Task goal: Below is a listing. Write out exactly its lines between the one holding "Chainlink has officially" and the one holding "multimillion-dollar currency trades.", inclusive.

Data in this exercise:
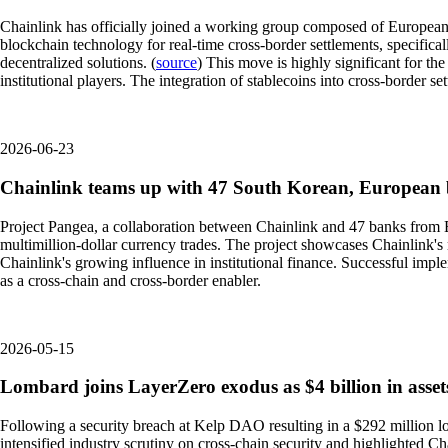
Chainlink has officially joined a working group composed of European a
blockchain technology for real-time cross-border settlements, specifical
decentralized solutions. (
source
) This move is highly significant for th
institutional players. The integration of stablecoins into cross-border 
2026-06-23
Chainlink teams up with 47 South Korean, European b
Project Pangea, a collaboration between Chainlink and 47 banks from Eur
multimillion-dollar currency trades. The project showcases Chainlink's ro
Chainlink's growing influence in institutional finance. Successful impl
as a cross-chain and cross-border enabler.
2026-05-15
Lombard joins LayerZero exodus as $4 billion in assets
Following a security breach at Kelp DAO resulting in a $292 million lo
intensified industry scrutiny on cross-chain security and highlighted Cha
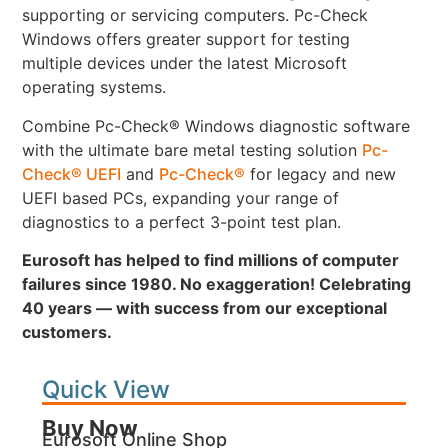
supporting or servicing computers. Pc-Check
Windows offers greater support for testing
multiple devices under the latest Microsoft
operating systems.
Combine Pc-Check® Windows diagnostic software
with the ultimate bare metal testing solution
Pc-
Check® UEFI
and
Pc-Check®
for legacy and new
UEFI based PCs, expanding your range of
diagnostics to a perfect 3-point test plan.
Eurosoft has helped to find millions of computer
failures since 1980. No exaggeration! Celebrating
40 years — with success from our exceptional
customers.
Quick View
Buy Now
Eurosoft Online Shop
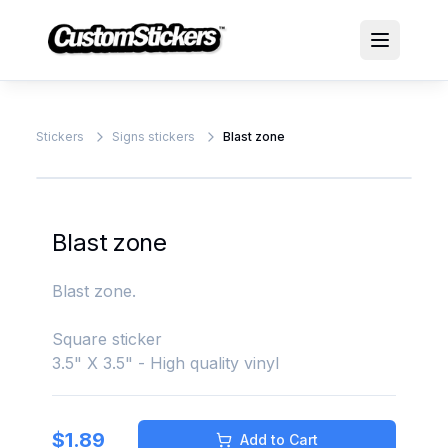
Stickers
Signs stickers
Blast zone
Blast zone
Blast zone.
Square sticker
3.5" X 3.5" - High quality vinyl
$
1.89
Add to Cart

...

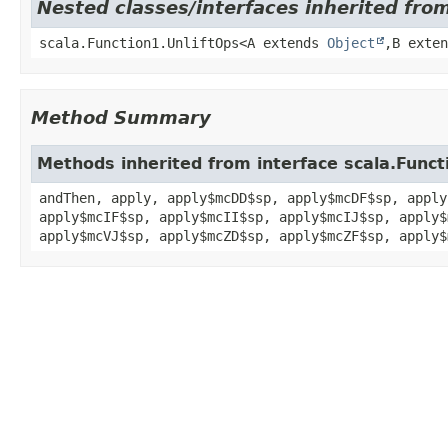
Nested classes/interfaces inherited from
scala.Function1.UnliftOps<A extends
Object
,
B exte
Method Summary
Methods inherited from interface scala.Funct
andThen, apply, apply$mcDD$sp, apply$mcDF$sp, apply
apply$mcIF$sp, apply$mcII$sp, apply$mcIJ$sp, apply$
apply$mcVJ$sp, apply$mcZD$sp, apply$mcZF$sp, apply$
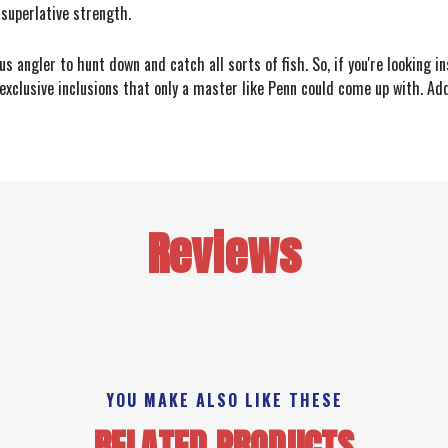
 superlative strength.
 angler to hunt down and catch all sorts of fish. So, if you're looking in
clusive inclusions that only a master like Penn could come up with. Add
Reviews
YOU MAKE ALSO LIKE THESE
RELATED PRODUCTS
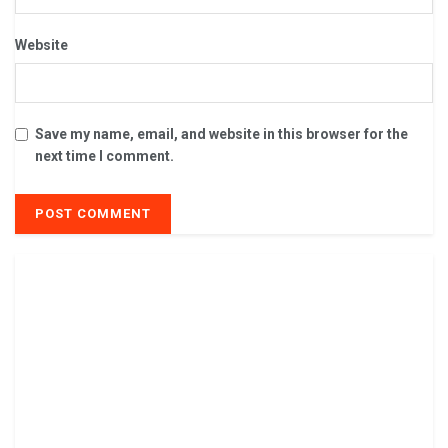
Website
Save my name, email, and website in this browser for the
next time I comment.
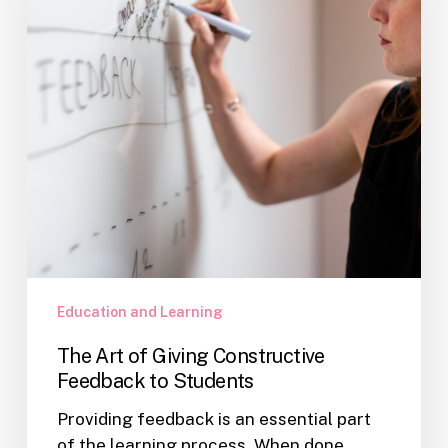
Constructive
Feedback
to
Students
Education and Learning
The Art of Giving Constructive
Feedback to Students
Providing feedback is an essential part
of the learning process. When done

Solution for this exercise:
Chainlink has officially joined a working group composed of European a
blockchain technology for real-time cross-border settlements, specifical
decentralized solutions. (
source
) This move is highly significant for th
institutional players. The integration of stablecoins into cross-border 
2026-06-23
Chainlink teams up with 47 South Korean, European b
Project Pangea, a collaboration between Chainlink and 47 banks from Eur
multimillion-dollar currency trades. The project showcases Chainlink's ro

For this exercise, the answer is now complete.